Inspired by Daphne du Maurier’s Rebecca, book clubs will love this suspenseful novel set in the glamorous New York Hamptons.
Inspired by the classic novel Rebecca, The Winters is a riveting story about what happens when a family’s ghosts resurface and threaten to upend everything.
After a whirlwind romance, a young woman returns to the opulent, secluded mansion of her new fiancé Max Winter – a wealthy senator and recent widower – and to a life of luxury she’s never known. But all is not as it appears at the Asherley estate.

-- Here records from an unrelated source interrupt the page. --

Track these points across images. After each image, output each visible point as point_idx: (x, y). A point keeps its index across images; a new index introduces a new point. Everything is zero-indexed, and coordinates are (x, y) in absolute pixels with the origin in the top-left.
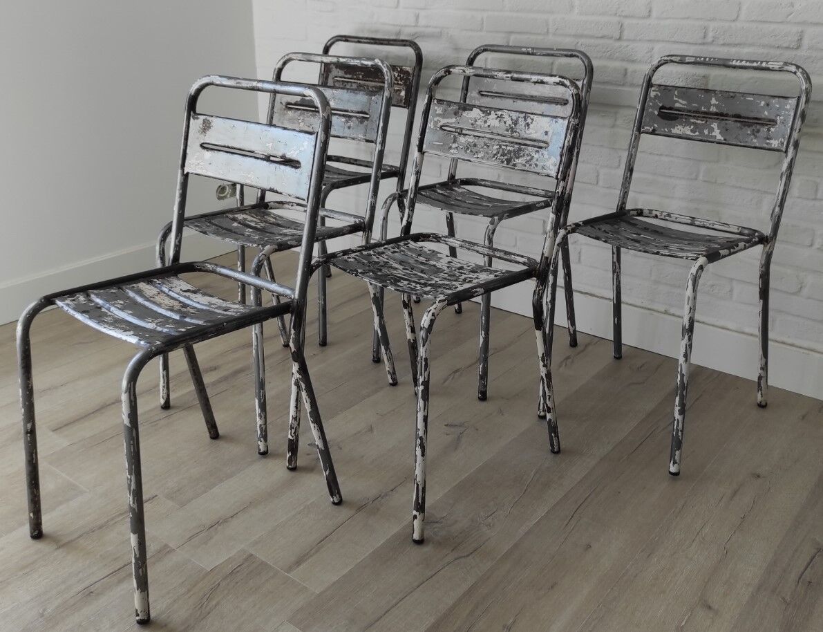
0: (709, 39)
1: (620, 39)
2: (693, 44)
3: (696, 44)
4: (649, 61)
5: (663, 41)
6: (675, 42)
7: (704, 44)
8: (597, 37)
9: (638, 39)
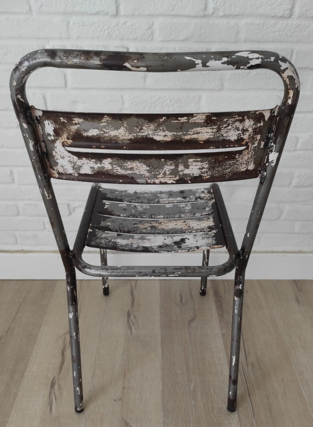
0: (210, 10)
1: (117, 14)
2: (193, 16)
3: (197, 17)
4: (150, 39)
5: (163, 15)
6: (175, 16)
7: (205, 16)
8: (91, 14)
9: (137, 13)
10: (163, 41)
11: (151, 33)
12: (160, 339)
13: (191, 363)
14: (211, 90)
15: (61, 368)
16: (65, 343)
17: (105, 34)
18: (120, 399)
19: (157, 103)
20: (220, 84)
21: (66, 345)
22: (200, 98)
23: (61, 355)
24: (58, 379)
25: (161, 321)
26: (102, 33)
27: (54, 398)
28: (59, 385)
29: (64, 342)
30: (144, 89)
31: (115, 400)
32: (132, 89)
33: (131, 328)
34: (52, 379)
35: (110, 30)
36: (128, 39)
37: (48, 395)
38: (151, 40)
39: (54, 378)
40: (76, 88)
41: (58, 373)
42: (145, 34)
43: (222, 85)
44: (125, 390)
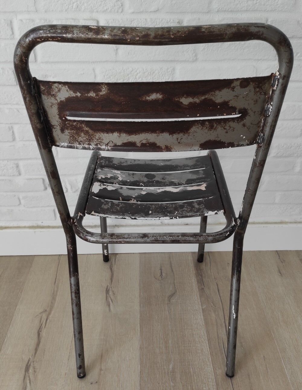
10: (133, 13)
11: (121, 5)
12: (139, 317)
13: (170, 342)
14: (185, 61)
15: (36, 350)
16: (41, 323)
17: (74, 7)
18: (97, 382)
19: (130, 75)
20: (194, 55)
21: (42, 325)
22: (174, 69)
23: (37, 336)
24: (33, 362)
25: (140, 297)
26: (71, 6)
27: (28, 382)
28: (34, 368)
29: (40, 321)
30: (116, 62)
31: (91, 384)
32: (104, 62)
33: (109, 306)
34: (27, 362)
35: (78, 2)
36: (97, 12)
37: (22, 379)
38: (122, 12)
39: (29, 361)
40: (47, 62)
41: (34, 355)
42: (115, 6)
43: (196, 56)
44: (102, 372)
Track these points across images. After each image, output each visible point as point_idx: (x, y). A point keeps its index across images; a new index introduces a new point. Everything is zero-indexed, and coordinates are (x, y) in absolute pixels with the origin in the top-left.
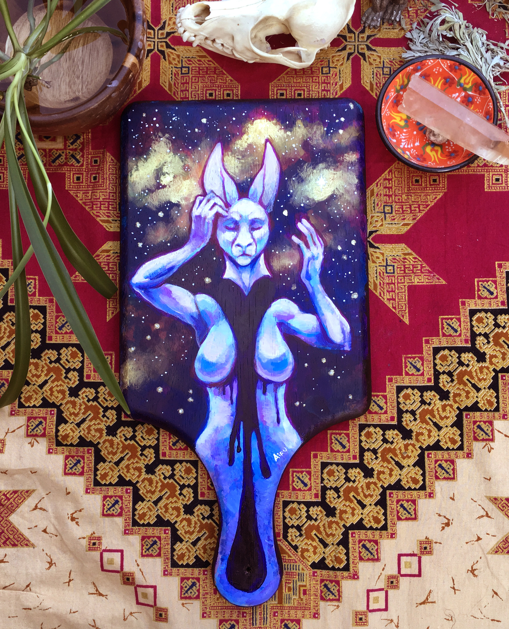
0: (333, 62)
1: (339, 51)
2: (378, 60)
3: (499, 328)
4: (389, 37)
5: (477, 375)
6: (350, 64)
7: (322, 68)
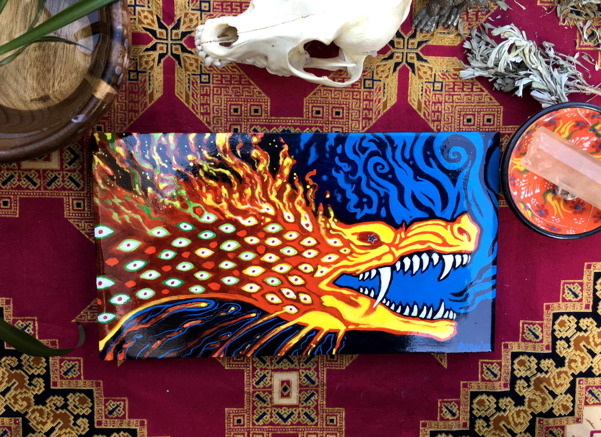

The house is steeped in the memory of Max’s beautiful first wife Rebekah, who haunts the young woman’s imagination and feeds her uncertainties – how will she replace the perfect wife?
Discussion points and questions:
- The Winters has been described as a modern response to Daphne du Maurier’s Rebecca. Have you read Rebecca? If yes, did that enhance your enjoyment of The Winters? How does The Winters stand on its own as a distinct work?
- Lisa Gabriele has said that in The Winters, she sought to examine shifting gender roles and norms since Rebecca’s publication. She has argued that men – in particular, powerful white men – have not changed as much as women have. Do you agree? How does The Winters illustrate this?
- What role do the disparate settings of Rebecca and The Winters – 1930s England and 2010s America – have in shaping the plot? How do the cultural forces at play differ between the books, and how are they the same?
- The unnamed narrator says there was nothing about her that would suggest she was the type to fall for a man like Max Winter. What do you think she means by this? Do you agree with her?
- The narrator gleans information about Rebekah’s life and death, as well as about Max and his daughter Dani, from her Internet searches. How has the Internet made it difficult to keep the past in the past? Do you think this is a good or bad thing?
- Discuss the moment the narrator lays eyes on Asherley, Max’s estate and her new home. Why is this Cinderella trope—of a lower or middle class woman rescued by someone rich—so common in literature? Have you ever had this fantasy?
- Dani and Max tell differing stories about what happened to Rebekah that night in the greenhouse. What makes Max easier to believe than Dani? In the narrator’s place, who would you believe and why? And as a reader, how do you think Rebekah died?
- Discuss the use of water as a symbol in The Winters. Why do you think this symbol recurs and what do you think it represents?
- Early in the story, Louisa tells the narrator: “I can see what Max sees in you. . . . He brought you home for a reason.” Our narrator believes this reason is love. What do you think?
- Revisit the opening scene of the book. Has your interpretation of this scene changed now that you’ve finished the novel? Does The Winters have a happy ending?